1カ月経っても特に大きな変化はありませんでした。
自覚症状
このレンズも同様に装着して3時間ほど経ったあたりから乾燥を感じました。
感想感はいつも診られるので今回のカラーコンタクトが原因だったとは思えません。
細隙灯顕微鏡所見
1カ月タイプも同様に細隙灯顕微鏡所見の写真はありません。
フルオレセインで染色しても眼表面に傷などは認めませんでした。
綿棒で擦った所見
綿棒への色素の付着等は認めませんでした。
過酸化水素で保存したレンズ
保存前(左)と1カ月後(右)の写真
特にレンズから色素が染み出ているという所見もありませんでした。
1カ月後のレンズを綿棒で擦った時の写真です。
擦っても色素が綿棒に付着するといった所見はありませんでした。
装用結果に対する自分なりの考察
今回はペンギンのロゴでお馴染みの量販店のカラコンの安全性を調べるために自らの眼を使って実験してみました。
過去に大手雑貨量販店で購入したレンズを綿棒で擦ったら色素が付着したとか眼が充血し痛くなった等の報告が散見されました。
おそらく昔のレンズはプリント式の製法で作られておりレンズの裏面に塗装されていたからだと思います。
長時間または長期間の装用等で塗装がはがれやすかったんでしょう。
購入者が眼科でコンタクトレンズの着脱指導や洗浄指導を受けない状態で、間違った使い方をしていたのも眼障害の原因だったとかもしれません。
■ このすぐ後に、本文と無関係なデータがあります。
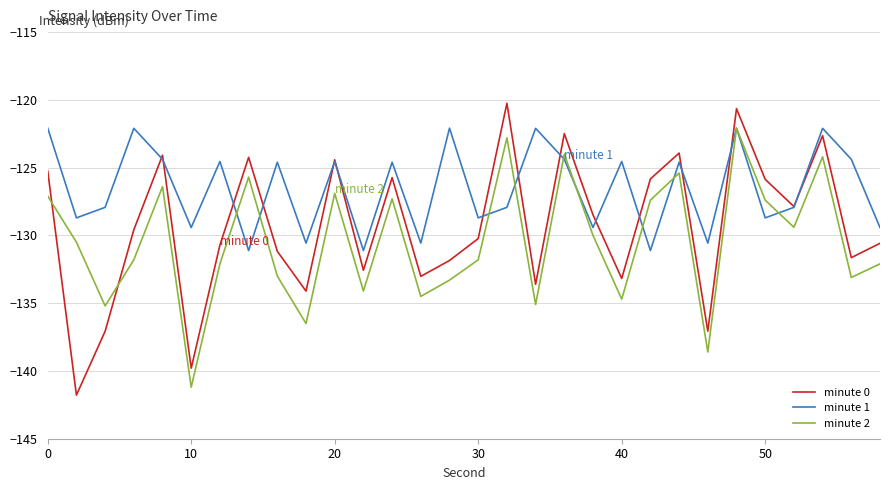

Count the number of categories in the chart.

30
その一方で近年は殆どがサンドウィッチ式で作られているためその危険性がだいぶ減ったと考えられます。
レンズの素材も添付文書上では従来の色なしレンズの素材と殆ど同じな」ので危険性が減ったと思われます。
しかしweb上や店頭では美容を宣伝することが先行している感じがします。
眼に装着する医療機器にも拘わらずレンズの設計データなど重要な部分が報告されていないのが気になります。
実際に高度管理医療機器の承認を得ていてもこの情報開示は必須だと思います。
今回1カ月タイプのレンズの過酸化水素を使用した保存方法についても検証しました。
このレンズは安全性が保障されていないので実際には装用していない結果であることに注意してください。
今回何もなかったのは男性と女性では目元のメイクなどの有無といった違いもあると思います。
実際にアイラインなどを引いている女性ではその成分がレンズへ及ぼす影響が考えられます。
さいごに
今回の量販店のカラコンの安全性を検証した実験は如何でしたか?
大手雑貨量販店で売られているカラコン=危険という概念は必ずしも正しいとは言えないと思います。
しかしレンズのスペックに関する詳細な情報が不足しているので100%安全とも言い切れません。
またコンタクトレンズの大手メーカーが出しているカラーコンタクトレンズ(または色付きレンズ)が絶対に安全とも限りません。
通常の色なしコンタクトレンズもカラーコンタクトレンズも眼の管理は自己責任です。
自分で納得したうえで使いましょう。